===== PASSAGE SHOWN
Smart business practices, along with electronic billing solutions, can expedite payments, streamline processes, and decrease denials

The first step to getting paid is to bill correctly. This process doesn't just begin when filling out the claims information, however. It begins from the moment a patient steps into the clinic and a new file is created. As the patient goes through the treatment process, it is up to the front office staff, the PTs, and the billing department to ensure the accuracy of the claims. Smart and efficient business practices, as well as comprehensive electronic practice-management systems, can help streamline billing processes, decrease denials, and ultimately, increase payments.

SOFTWARE SOLUTIONS

Perhaps one of the biggest advantages to having a computer-based practice-management system—which would provide everything from business and billing functions to medical records and clinical diagnosis aids—is that PTs gain a virtual ally when conquering backed-up claims. Because the average number of patient visits per week can reach into the hundreds, and the time needed for any staff member to navigate through the paperwork is nonexistent, it is highly likely that claims processing will pile up.

With an electronic practice-management system, patient information can be quickly entered and easily accessed when claims are processed. Those claims also may be paid earlier, since the data is more accurate and more legible than handwritten records. Some software programs are even set up to incorporate existing CMS codes and will typically prompt therapists to use the correct ones, encouraging a higher number of payments and fewer denials.

Modern practice-management software decreases the number of denied claims by also improving billing functions. Most billing applications will identify problems with claims that should be rectified prior to their submission, which will improve the chances that the claims will be processed by the payor after the first submission. This will help reduce the time spent researching denials and resubmitting claims, and it may positively affect cash flow.

Advanced claims-management functions significantly reduce the number of denied claims by also streamlining a physical therapy practice's payment process. For example, some software contains functionality that edits claims and determines the appropriate code for each payor based on cumulative data collected over time.

Although no health care practitioner wants to think of each patient as a "business," the best ammunition against denied claims is knowledge. If one is to be in a debate about revenue, it is best for one to arm oneself with thorough and accurate information about each patient claim. Point-of-service data collection via integrated systems allows the acquisition of outcomes data, patient-satisfaction information, and indicators of compliance with mandatory clinical evaluation and management criteria.
==========
■ **WORK REQUEST**
Continue the passage on electronic billing for physical therapy practices, starting after its final sentence.
===== DATA
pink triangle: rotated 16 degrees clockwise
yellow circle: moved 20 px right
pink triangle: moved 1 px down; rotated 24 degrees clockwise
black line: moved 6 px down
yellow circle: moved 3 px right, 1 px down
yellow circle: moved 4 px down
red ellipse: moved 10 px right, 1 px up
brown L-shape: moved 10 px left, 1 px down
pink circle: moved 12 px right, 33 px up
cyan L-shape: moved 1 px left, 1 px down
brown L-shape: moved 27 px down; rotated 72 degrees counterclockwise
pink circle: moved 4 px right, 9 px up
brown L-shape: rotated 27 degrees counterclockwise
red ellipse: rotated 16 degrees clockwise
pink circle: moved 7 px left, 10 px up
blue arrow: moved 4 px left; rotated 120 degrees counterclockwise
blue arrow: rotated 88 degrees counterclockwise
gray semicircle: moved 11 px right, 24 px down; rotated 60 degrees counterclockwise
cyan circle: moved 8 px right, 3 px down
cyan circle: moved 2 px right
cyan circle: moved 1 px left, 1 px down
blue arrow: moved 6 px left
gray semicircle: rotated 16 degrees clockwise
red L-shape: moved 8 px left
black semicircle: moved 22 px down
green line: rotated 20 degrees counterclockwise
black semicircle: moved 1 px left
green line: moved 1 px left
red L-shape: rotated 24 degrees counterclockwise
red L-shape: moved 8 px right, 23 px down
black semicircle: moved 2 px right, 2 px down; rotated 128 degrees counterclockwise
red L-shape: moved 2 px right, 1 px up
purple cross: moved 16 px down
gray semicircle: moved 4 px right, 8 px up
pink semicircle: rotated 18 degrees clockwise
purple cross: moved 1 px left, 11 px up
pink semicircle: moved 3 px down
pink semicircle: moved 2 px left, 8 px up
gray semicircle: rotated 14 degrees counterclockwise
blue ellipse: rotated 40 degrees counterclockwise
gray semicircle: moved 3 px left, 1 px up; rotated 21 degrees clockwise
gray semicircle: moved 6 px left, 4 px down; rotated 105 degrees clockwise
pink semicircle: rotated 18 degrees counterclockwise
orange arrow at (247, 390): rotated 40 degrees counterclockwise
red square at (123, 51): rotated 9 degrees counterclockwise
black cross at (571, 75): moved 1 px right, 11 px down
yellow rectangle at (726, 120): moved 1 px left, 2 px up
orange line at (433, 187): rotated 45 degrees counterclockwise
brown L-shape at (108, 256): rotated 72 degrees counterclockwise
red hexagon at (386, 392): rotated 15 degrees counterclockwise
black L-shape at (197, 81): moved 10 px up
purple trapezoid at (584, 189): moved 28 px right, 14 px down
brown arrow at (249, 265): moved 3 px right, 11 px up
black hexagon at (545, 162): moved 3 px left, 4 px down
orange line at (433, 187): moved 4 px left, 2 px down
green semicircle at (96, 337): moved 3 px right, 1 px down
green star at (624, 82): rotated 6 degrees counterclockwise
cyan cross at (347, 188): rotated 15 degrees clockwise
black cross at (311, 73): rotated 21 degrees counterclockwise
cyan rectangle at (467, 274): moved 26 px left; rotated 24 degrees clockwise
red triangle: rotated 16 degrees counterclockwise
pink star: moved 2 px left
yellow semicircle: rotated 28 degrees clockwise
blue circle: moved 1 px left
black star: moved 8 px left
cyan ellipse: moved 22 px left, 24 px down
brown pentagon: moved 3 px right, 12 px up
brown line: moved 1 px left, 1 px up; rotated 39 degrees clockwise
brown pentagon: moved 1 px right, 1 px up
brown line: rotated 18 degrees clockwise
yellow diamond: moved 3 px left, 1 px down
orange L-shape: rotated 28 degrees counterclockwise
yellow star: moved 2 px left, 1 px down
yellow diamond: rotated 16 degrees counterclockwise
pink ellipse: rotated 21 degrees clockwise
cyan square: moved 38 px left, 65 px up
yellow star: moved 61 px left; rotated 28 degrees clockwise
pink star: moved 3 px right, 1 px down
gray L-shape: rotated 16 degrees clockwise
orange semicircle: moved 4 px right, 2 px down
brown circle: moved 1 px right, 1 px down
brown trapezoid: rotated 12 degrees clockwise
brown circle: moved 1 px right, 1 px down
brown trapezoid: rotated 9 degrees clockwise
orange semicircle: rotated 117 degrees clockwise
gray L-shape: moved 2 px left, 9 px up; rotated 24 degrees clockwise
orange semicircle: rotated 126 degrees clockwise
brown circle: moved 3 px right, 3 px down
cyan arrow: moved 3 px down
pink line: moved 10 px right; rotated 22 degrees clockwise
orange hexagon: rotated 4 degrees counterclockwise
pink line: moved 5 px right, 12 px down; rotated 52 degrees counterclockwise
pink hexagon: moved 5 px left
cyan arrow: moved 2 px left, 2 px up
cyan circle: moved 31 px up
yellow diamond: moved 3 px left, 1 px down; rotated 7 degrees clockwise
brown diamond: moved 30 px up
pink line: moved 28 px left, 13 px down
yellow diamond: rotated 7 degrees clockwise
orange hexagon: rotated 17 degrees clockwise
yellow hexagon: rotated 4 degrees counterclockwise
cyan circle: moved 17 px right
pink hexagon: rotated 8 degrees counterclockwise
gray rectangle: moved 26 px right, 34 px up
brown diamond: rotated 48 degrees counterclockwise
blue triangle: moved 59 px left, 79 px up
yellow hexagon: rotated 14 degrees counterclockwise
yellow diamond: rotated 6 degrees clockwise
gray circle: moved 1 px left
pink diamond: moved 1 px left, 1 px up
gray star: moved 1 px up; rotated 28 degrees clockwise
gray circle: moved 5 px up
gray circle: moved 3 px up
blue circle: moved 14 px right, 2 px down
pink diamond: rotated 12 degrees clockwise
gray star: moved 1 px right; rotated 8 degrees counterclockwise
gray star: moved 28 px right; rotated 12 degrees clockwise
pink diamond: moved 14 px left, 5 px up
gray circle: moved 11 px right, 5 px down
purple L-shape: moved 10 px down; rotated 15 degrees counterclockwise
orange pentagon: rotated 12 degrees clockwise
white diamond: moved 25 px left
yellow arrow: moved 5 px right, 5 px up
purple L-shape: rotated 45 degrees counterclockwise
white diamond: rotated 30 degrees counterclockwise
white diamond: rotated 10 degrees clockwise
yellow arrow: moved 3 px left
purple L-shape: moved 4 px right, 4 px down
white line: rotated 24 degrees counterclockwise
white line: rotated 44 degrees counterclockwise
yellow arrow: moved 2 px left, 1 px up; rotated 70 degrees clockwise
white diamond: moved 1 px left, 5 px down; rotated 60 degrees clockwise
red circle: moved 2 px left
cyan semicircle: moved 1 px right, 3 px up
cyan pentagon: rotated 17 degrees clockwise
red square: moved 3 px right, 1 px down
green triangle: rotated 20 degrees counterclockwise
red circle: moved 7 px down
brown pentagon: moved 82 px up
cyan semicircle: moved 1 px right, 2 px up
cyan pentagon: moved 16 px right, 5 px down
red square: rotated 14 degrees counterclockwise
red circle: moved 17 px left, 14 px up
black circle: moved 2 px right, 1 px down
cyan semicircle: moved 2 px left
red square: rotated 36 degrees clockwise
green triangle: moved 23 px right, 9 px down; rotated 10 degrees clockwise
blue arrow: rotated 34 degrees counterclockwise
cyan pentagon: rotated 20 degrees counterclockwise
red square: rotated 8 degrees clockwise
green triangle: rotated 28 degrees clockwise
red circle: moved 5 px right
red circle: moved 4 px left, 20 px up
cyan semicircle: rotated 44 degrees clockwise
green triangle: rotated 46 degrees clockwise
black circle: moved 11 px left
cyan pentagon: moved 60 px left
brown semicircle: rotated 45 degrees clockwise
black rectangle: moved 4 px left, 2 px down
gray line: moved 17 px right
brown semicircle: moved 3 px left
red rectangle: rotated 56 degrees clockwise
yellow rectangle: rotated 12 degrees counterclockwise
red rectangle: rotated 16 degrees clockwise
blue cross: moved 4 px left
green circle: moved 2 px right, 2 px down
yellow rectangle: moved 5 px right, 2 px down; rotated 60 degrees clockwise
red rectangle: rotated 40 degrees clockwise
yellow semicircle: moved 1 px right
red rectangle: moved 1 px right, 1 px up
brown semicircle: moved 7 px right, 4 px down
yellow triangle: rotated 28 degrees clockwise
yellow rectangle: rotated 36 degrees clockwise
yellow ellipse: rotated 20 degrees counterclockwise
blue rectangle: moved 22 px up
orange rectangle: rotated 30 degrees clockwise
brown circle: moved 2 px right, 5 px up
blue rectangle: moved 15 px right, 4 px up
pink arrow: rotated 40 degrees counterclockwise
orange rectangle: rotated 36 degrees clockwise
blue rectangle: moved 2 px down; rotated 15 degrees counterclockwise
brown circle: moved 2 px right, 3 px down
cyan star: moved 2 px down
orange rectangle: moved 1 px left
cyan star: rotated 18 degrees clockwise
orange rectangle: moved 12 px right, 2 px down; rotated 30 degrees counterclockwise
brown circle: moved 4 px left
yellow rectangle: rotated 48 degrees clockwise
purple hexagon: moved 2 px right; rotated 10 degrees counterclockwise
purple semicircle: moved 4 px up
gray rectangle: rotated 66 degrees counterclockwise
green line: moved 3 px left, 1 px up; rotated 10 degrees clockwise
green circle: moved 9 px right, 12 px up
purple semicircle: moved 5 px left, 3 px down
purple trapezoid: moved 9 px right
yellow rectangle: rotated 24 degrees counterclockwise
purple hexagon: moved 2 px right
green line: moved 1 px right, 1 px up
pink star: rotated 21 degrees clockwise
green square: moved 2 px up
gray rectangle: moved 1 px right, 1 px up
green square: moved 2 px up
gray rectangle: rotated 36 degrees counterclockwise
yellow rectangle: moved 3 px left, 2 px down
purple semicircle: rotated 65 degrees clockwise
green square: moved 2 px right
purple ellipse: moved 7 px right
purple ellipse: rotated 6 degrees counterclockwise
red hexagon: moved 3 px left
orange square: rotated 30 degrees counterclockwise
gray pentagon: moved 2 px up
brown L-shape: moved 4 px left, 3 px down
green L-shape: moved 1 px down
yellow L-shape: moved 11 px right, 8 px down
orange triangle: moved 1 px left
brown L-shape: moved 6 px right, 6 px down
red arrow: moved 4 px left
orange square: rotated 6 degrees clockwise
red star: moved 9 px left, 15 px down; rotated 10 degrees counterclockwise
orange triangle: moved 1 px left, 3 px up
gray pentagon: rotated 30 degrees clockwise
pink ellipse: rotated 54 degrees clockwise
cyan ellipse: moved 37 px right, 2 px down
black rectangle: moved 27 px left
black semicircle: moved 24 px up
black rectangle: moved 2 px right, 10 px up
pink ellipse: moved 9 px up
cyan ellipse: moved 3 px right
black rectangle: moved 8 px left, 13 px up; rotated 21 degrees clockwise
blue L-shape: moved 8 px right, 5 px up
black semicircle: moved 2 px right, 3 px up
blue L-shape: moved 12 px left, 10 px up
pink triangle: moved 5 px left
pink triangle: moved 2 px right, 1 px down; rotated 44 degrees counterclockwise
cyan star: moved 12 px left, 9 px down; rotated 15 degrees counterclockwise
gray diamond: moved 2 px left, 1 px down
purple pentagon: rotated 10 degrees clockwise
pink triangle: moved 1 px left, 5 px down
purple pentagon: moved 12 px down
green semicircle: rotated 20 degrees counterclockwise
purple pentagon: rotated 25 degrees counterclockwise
==========
■ **OUTPUT BELOW**
Managing a practice's billing process successfully means understanding how to best maximize reimbursement by performing specific procedures in the office. It means knowing reimbursement codes and regulations. It might also entail adopting computerized diagnosis, pain-assessment, and musculoskeletal-examination technologies. Also, it requires a fundamental knowledge of business principles, including business planning.

BUSINESS PROCESS TIPS

Most errors begin in the billing system. The billing staff is not completely trained on all of its functions, and/or the system in place is in need of an upgrade. It is imperative that you have a well-trained staff who understands current procedural terminology (CPT) and ICD-9 coding, insurance contracts, rules and regulations, and the entire billing system; and then enters accurate data. Additionally, you must have all authorizations and/or referrals in place, and you must bill according to federal and state rules and regulations. Assuming that all of that is in place, and your patient data is correct, you should expect to receive payment for your services. However, that is not always the case.

Actually, you may be doing everything right—but that does not always mean that you will get paid. Communication among the front-desk staff, therapist, biller, and collector is paramount to the success of getting paid for services rendered. The knowledge shared is important to not miss why some claims may have been billed a particular way or why others are being held up. In small practices, one employee may perform both biller and collector duties. Sharing problems regarding the computer system, data entry, delayed billing, electronic billing, and printing paper claims are just some of the reasons that can result in delayed payments or no payments.

A skilled collector knows that, in many cases, to receive payment, a call—or two or three—must be made. That connection is necessary to ensure that the claims not paid within 30 to 60 days are followed up to solve the problem and ensure that current and future claims will be paid. Follow-up is the key to ensuring that all unpaid claims billed out are paid.

In many clinics, the follow-up on unpaid claims is poor and sometimes is almost nonexistent. The person on staff who has been assigned to collect on past due accounts is not as efficient as he or she could be. All information needed to follow up on unpaid claims should be in your system. Notes should always be up to date, and they should include what the patient's insurance benefit is, what the authorization/referral number is, and what dates it covers; and any and all correspondence that has transpired on the claim. Discharged files should be nearby, so if information such as a physician referral is requested, it can be easily found and faxed. Active files should not be too far away, either, for the same reasons.

Some paid claims also may end up being challenged because the payor believes the claims were paid in error. In a case like this, an investigation as to who is responsible for the claims must begin. This now involves making several phone calls to ensure that if a reimbursement needs to be made, the payment from the other source will soon follow.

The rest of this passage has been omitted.